International Journal of Population Data Science (Sep 2024)
Improving Responsiveness: Our Journey from Manual Yearly Updates to Automated Linkage for Near Real-Time Understanding of Outcomes and Modelling Future Service Demand
Abstract
Objective Demand for real-time data during the COVID-19 pandemic revealed a need to increase efficiencies in manual linkage processes to respond to events in near real-time. In response, our jurisdictional linkage agency transitioned from yearly to daily, weekly and monthly linkage practices through increasing automation and improving process flows. Approach Our linkage agency transitioned to a fully automated process utilising scalable cloud infrastructure. Source data is now provided directly to a common data platform. This data is split into linkage and content, cleansed and quality assured in Python and set to automatically run via Azure data pipelines. The data is then linked via a combination of deterministic and probabilistic criteria, with data quality checks automatically performed along the way. Researchers can analyse this data in a secure virtual machine that only they can access and retrieve data from. Results This infrastructure expedites the data linkage process allowing daily linkage results to select datasets, and enables advanced research such as a predictive micro-simulation model, which leverages the platform to predict and intervene on outcomes influenced by governmental policies.
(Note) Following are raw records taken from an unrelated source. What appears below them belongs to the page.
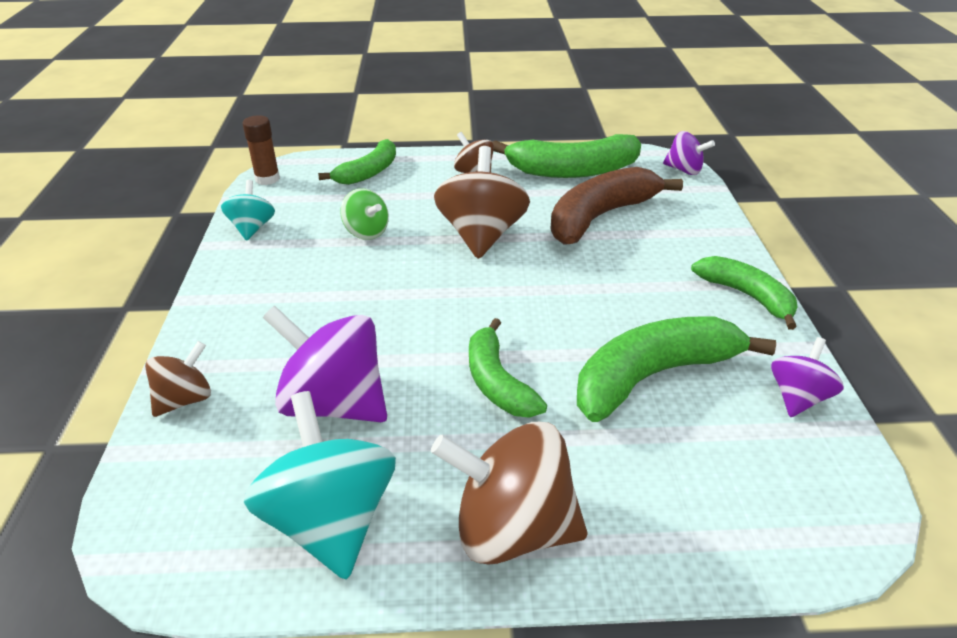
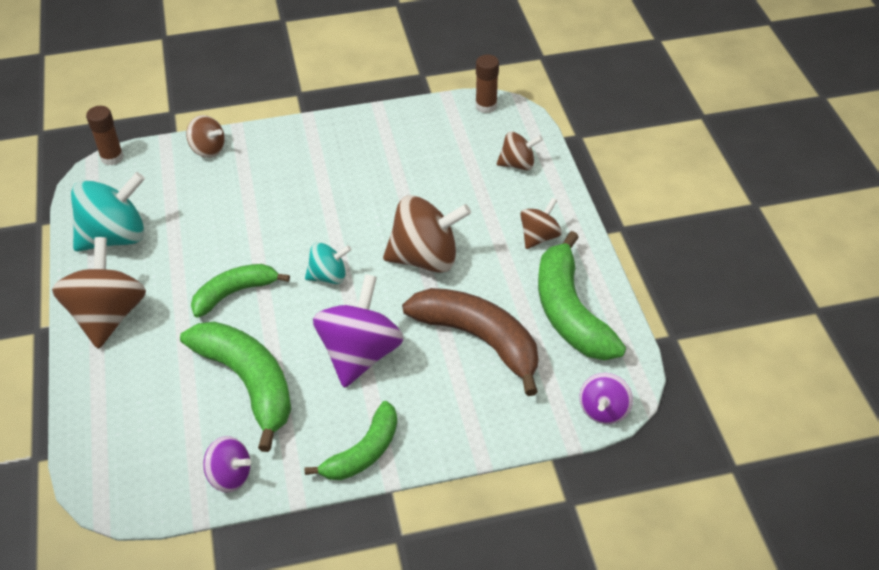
camera: 80 degrees right, 10 degrees up
turquoise spinning top [221,180,275,240] -> turquoise spinning top moved to [305,242,352,284]
purple spinning top [263,306,387,422] -> purple spinning top moved to [313,274,404,388]
green banana [318,139,396,185] -> brown spinning top [497,131,543,170]
green spinning top [340,188,389,240] -> none
none -> brown glue stick [86,106,124,165]

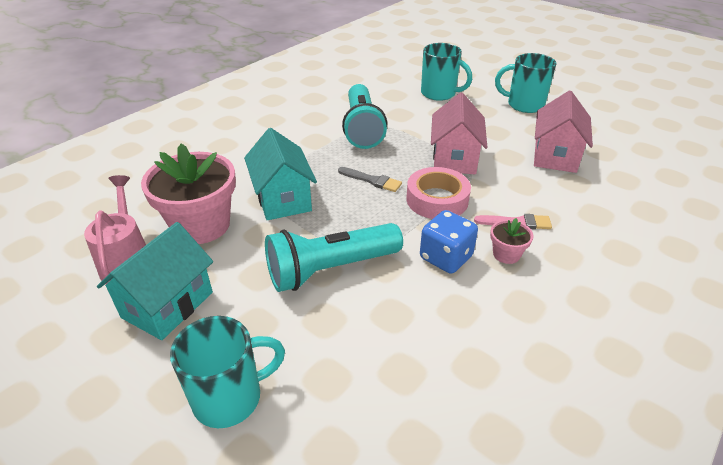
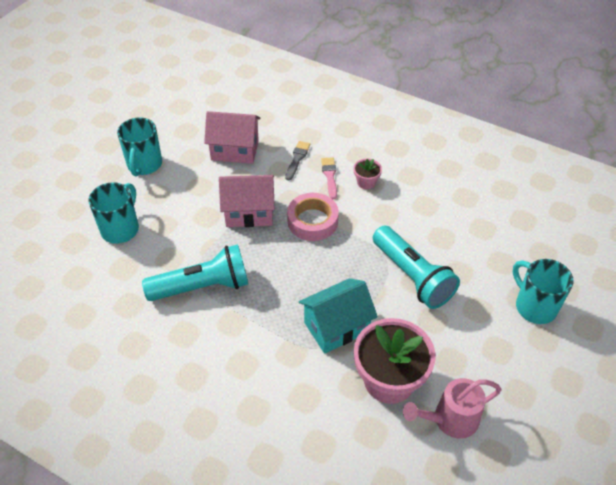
camera: 100 degrees left, 10 degrees up
turquoise house [97,222,213,340] -> none
grey brush [338,167,402,192] -> grey brush moved to [285,141,310,180]
blue dice [420,210,478,274] -> none

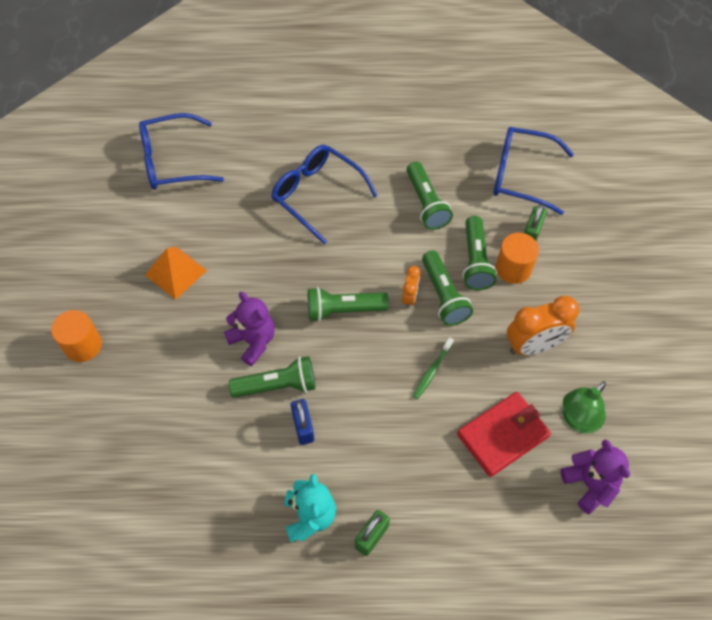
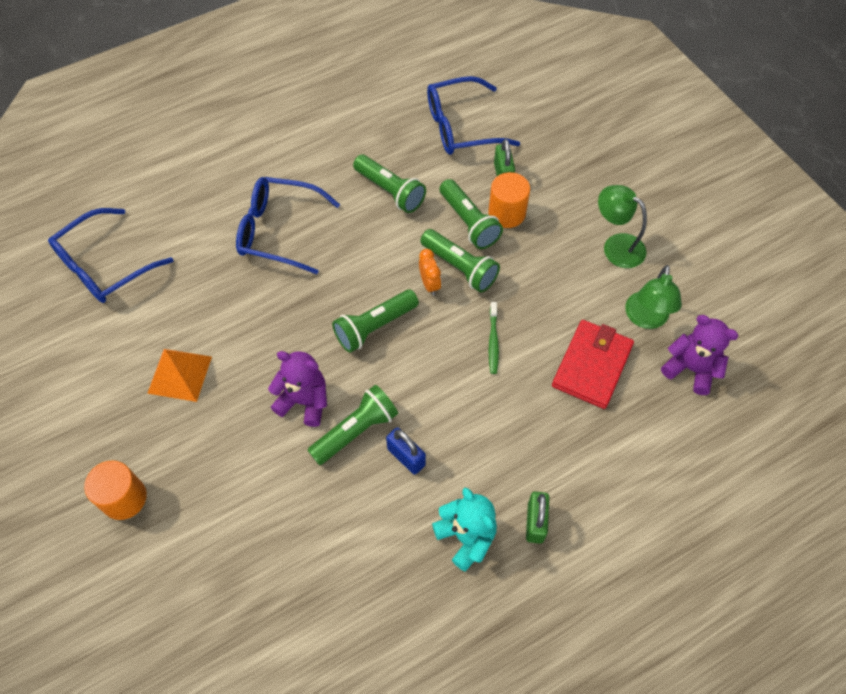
camera: 30 degrees left, 0 degrees up
orange clock [507,296,579,355] -> none
none -> green lamp [598,185,647,268]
This model relies on timely administrative data to build targeted interventions for groups with poor future outcomes, tests these interventions, and monitors outcomes in near real-time. Conclusion Our linkage agency has transitioned from manual to automated linkage processes in response to increasing need for timely data. By embracing cloud infrastructure and leveraging automation, we have streamlined our operations, enabling responsive linkage depending on need and expediting the provision of de-identified, linked data to researchers.